[Document segment — start]
1886 - 1969
Charles Freeman Gillette
Born in Chippewa Falls, Wisconsin, Gillette received his initial exposure to landscape architecture in the firm of Warren H. Manning in Boston. While supervising the construction of Manning’s plan for Richmond College (now the University of Richmond) in Richmond, Virginia, Gillette made the acquaintance of a wealthy patron who sponsored his two-month tour of parks and gardens in Great Britain and Europe. Upon his return, he opened an office in Richmond, where he lived the remainder of his life.
Over his 56-year career, Gillette’s wide ranging body of work includes more than 2,500 projects, encompassing residential communities, churches, hospitals, educational institutions, historic garden restorations, and private residential work primarily in Virginia and North Carolina. While serving as a nurse in a mental institution, Gillette had observed the beneficial effects of gardens and pastoral landscapes upon patients; he brought this understanding to his institutional work. Stylistically, Gillette’s work was decidedly eclectic, influenced by formal design principles from English and European Renaissance traditions, as well as Colonial Revival themes from 18th century Virginia gardens. Admiring the collaborative work of Edwin Lutyens and Gertrude Jekyll, Gillette frequently incorporated flower borders into his site plans. Two notable projects are site plans for Virginia House and Agecroft Hall in Richmond.
[Document segment — finish]
[Provided material — start]
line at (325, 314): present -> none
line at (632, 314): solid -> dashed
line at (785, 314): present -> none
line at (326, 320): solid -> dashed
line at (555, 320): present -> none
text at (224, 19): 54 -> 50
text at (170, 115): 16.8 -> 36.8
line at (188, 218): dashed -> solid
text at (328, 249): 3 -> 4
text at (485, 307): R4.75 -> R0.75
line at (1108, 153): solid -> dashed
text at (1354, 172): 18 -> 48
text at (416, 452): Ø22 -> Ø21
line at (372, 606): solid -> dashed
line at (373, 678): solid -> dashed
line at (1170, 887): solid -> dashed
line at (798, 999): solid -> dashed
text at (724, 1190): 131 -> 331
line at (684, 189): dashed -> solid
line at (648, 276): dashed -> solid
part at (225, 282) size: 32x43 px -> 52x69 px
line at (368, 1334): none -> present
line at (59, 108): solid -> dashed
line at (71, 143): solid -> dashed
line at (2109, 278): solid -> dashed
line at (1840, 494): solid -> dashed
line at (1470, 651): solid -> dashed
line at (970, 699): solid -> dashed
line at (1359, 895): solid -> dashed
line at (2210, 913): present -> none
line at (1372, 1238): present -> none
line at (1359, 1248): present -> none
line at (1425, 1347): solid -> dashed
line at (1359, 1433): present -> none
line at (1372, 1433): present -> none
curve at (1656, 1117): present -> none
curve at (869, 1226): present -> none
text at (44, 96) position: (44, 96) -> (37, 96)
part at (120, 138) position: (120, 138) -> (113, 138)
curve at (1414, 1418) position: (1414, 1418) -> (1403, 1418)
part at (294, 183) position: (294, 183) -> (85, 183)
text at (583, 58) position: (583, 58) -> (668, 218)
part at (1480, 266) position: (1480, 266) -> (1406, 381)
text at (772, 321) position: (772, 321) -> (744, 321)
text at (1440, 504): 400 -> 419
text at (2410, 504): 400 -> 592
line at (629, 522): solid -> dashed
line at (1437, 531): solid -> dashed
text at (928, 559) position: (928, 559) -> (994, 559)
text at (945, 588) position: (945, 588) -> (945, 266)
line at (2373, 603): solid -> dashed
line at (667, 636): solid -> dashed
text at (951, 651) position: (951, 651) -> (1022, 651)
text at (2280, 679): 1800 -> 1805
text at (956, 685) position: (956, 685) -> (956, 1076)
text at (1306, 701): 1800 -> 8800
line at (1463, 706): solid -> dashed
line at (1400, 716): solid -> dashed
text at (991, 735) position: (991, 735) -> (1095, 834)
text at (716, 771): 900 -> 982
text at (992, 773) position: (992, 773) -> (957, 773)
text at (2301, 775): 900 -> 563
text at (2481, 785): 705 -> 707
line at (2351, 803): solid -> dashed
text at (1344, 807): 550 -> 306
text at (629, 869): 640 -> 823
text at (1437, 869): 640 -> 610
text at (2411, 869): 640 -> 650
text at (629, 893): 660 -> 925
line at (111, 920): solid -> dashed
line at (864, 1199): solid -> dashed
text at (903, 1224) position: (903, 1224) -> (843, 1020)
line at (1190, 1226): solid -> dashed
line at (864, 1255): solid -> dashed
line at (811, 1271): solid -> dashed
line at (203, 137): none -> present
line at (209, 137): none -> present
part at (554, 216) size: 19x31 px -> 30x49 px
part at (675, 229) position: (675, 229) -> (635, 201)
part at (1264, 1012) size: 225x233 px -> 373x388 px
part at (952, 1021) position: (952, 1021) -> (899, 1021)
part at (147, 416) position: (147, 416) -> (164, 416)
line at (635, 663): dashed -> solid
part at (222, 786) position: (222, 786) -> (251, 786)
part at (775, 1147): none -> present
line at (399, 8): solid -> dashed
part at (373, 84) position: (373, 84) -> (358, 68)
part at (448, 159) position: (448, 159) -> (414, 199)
[Provided material — finish]
* What is expected
In the text about Charles Freeman Gillette, in what city did he open his office after his tour of parks and gardens? The rows have nothing to do with the text about Charles Freeman Gillette.

* Final answer
Richmond, Virginia